It falls within reason that visiting a Lego-branded space should be exactly like going to a candy emporium or the Apple Store: all the colors of the rainbow, worlds of connectible discovery available for all to fondle, a dude in a Lego-ized Indiana Jones costume high-fiving you en route to the cash register. But the sad truth is that Lego-branded spaces aren’t much different than the Lego areas in department stores. Lego stores carry the sets everybody carries—Transformers, Ninjago, Star Wars, and its “City” series—plus some girl-centered sets and products for those who want to build Lego replicas of the Space Shuttle or the White House and key chains of popular figurines and bins of blocks and pieces for sale in eye-popping oranges and reds and blues. But man, this is a Lego Store. That’s not enough.

On a good day, you might luck into an outlier, like a set that celebrates D.C. or Marvel heroes in conjunction with movie franchises, or Lego’s eerie “Monster” series of dioramas; don’t hold your breath expecting to find related video games. In some of these stores, the creatively inclined can cobble together figures from a grab-trough of torsos and heads and legs and accessories. Lego World—my family recently visited one near the Dallas/Fort Worth area—marries a Lego Store to a variety of family-friendly attractions, like one where kids get to help “manufacture” Lego bricks and everyone piles into a ride and zaps baddies in the darkness with laser guns; there’s a 4D movie where the audience gets soaked, and a site where everyone and build and race Lego mobiles. You know those huge gumball machines full of gumballs? Well, Lego World has humongous pillars like that, full of millions of Lego bricks, which is somehow redolent of whimsy and a ballsy display of corporate might at the same time.

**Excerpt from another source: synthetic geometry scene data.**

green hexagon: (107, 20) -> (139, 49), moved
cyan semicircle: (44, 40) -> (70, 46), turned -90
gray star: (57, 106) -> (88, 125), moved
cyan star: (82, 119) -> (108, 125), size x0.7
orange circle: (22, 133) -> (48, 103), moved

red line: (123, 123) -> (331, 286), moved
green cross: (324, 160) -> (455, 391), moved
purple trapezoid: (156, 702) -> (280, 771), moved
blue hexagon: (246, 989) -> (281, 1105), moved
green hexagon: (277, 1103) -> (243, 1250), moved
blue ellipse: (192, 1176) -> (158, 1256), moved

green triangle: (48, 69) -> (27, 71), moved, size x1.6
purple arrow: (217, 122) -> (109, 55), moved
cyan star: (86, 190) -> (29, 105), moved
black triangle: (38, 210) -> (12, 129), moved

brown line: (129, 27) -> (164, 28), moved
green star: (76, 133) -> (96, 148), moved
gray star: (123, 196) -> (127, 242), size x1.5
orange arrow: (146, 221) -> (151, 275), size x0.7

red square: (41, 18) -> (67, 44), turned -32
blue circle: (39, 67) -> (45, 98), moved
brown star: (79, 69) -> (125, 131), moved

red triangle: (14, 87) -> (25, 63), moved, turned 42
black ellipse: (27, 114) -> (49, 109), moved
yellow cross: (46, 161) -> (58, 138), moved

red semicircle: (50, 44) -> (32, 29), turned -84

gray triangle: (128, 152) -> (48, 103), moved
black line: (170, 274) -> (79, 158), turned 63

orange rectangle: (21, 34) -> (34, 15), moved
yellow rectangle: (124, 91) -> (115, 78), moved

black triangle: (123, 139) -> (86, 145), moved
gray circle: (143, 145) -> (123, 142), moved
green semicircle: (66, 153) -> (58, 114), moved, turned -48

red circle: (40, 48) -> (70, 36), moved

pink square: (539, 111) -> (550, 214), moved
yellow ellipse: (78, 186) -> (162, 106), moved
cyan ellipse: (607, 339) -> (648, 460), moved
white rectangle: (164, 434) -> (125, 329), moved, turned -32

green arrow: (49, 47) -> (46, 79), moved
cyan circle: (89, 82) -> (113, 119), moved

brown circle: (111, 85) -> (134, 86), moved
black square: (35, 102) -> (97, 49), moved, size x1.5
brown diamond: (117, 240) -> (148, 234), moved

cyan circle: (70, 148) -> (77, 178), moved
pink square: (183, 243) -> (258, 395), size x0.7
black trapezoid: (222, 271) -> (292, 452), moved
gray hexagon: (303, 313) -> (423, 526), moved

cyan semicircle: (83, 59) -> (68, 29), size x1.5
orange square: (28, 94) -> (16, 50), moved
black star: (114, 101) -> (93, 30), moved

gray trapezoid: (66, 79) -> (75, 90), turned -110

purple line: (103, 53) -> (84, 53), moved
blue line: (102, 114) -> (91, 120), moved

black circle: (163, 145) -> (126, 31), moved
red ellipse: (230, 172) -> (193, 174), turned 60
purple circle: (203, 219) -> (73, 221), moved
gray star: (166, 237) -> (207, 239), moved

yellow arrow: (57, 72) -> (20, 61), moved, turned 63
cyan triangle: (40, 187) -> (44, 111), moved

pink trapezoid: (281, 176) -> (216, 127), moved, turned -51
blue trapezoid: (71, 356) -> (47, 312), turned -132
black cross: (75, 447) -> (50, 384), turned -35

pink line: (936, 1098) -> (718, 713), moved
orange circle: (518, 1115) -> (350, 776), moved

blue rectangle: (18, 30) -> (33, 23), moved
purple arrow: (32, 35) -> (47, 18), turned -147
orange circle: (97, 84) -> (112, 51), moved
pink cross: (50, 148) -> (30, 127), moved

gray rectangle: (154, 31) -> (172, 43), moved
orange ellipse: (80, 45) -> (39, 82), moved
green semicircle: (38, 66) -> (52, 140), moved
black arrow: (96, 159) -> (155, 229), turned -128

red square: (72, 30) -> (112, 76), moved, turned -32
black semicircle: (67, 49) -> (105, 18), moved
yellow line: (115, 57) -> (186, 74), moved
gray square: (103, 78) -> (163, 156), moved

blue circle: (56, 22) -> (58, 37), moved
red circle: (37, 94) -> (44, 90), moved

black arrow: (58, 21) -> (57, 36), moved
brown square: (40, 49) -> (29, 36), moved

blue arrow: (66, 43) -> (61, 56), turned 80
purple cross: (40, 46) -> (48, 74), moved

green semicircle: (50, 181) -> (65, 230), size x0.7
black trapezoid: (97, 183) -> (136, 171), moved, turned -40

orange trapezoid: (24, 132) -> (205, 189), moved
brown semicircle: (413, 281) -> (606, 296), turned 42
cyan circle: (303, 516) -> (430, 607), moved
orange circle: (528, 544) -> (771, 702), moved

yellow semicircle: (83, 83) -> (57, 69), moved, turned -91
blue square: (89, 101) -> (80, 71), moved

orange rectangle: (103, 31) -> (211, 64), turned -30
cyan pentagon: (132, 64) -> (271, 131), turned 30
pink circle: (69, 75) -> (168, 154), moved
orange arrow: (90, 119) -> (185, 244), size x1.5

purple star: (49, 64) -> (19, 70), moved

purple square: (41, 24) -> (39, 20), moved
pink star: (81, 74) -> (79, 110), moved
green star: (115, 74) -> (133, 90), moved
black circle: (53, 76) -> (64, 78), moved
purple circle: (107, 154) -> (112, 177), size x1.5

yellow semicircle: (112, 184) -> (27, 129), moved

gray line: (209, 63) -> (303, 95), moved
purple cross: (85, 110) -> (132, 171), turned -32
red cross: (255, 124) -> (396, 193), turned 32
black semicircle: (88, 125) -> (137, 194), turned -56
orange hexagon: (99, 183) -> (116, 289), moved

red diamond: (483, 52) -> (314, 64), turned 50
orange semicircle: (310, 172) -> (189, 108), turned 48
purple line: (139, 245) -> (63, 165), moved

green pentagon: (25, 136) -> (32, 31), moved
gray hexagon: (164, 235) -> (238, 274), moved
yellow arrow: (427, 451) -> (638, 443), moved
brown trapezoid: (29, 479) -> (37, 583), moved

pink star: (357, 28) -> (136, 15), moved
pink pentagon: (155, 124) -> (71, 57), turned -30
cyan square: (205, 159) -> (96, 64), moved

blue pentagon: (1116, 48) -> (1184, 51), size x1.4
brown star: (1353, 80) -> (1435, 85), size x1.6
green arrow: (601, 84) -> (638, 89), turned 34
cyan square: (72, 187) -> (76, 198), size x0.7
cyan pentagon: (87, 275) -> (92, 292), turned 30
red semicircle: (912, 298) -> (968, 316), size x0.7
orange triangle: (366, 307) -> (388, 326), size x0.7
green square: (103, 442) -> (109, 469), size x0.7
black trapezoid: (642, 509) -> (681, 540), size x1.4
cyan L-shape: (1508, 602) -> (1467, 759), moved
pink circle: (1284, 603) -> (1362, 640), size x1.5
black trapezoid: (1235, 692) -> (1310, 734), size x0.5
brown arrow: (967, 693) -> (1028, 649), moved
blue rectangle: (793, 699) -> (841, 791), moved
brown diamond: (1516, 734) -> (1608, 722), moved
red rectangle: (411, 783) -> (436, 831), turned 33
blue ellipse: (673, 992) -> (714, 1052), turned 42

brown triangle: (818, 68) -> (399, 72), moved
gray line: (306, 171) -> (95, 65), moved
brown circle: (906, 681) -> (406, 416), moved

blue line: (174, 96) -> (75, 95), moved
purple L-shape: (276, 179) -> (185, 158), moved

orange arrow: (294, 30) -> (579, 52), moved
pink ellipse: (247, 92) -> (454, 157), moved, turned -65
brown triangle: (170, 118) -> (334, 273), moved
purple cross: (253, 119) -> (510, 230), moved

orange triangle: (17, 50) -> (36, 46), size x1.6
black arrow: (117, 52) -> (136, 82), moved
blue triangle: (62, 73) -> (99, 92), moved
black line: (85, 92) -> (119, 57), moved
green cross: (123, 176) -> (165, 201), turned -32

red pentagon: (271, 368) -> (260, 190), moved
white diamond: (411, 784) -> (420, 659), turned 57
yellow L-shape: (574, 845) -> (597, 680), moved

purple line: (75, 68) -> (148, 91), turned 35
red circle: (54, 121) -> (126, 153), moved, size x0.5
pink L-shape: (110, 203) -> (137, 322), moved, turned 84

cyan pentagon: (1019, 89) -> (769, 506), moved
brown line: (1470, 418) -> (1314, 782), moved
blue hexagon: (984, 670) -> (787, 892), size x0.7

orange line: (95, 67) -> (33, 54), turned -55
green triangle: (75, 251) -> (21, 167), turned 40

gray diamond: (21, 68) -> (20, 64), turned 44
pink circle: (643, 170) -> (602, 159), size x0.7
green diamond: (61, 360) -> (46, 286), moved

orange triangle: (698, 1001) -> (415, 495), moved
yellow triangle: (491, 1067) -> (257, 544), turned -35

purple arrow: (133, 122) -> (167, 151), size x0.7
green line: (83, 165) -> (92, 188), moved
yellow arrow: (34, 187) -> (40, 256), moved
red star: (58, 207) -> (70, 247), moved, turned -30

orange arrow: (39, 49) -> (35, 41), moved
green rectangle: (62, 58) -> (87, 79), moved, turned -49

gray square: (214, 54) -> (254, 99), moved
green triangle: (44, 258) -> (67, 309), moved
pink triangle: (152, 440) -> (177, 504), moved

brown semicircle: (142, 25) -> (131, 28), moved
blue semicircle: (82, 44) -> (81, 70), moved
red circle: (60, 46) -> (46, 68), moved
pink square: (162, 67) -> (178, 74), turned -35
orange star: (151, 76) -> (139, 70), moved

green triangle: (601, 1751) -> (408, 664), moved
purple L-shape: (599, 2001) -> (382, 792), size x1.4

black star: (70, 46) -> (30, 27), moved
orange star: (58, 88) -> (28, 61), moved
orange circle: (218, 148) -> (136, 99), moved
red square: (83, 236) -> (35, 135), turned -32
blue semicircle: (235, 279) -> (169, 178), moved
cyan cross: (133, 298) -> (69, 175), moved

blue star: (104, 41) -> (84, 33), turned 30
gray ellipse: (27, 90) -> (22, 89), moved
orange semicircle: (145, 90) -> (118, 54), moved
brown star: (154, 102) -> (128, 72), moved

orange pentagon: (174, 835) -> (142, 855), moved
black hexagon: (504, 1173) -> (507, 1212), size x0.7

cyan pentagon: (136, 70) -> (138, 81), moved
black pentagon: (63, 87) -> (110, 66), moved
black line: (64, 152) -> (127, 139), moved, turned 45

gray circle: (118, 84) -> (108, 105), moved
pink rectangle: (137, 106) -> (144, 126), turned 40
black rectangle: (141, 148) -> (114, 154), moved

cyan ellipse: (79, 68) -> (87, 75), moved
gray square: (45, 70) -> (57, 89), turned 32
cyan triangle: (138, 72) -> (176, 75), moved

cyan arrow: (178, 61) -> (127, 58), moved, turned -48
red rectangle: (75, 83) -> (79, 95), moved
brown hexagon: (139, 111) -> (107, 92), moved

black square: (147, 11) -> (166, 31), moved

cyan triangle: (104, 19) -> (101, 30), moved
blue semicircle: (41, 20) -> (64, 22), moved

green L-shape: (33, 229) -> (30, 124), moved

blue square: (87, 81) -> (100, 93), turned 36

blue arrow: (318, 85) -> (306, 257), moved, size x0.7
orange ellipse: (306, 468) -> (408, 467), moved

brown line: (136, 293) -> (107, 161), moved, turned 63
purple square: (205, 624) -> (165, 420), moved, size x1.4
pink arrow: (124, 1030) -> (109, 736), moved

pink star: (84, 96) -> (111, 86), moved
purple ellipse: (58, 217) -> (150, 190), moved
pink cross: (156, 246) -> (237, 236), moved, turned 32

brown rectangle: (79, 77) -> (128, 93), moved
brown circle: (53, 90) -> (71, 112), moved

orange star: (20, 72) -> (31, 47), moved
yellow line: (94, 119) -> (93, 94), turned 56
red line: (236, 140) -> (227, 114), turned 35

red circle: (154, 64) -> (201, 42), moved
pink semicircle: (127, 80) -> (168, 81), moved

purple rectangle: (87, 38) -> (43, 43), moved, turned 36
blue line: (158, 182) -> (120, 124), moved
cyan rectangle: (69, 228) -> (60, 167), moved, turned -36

There are also Lego bricks here and there bigger than your cousin’s Vespa.

And, you know, all of that was a lot of fun, and my son thanked us about 1000 times, but none of this makes up for the fact that if you name a store after your brand, your store should be huge and endless and awesome. Whether you’re five or 50, you should go to that store and come away bragging to everybody that you were there, and that there was almost too much to take in. That store should be beyond belief; it should be possible to get lost in there. Brand-theme stores should not be airy and reasonably laid out and “open concept.” You should not come back from visiting that store without a t-shirt because there were almost no t-shirts to buy. Your son shouldn’t have to go to the games shop in another part of the mall where Lego World is because that games shop has an Avengers-tie in Lego set that Lego World couldn’t bother to stock. And I’m reading your mind: the even-handed rebuttal insists that we’re living in a post-bricks ’n’ mortar world, that the real action’s permanently online. I’d like to call bullshit on this mindset, and demand that business return to the imperative that more—too much, even—is better. That the masses want to be dazzled by clutter and buried in heaps of quickly dated pop-culture junk and harassed by inquisitive clerks bustling by, arms loaded with more and more merchandise.

Whatever happened to unzipping and whipping it out in front of the buyer in a way that implied, if not lovingly, the symbiosis between shopper and business? Whatever happened to the shrill, yearning howl of in-person commercial-industrial complex dissonance?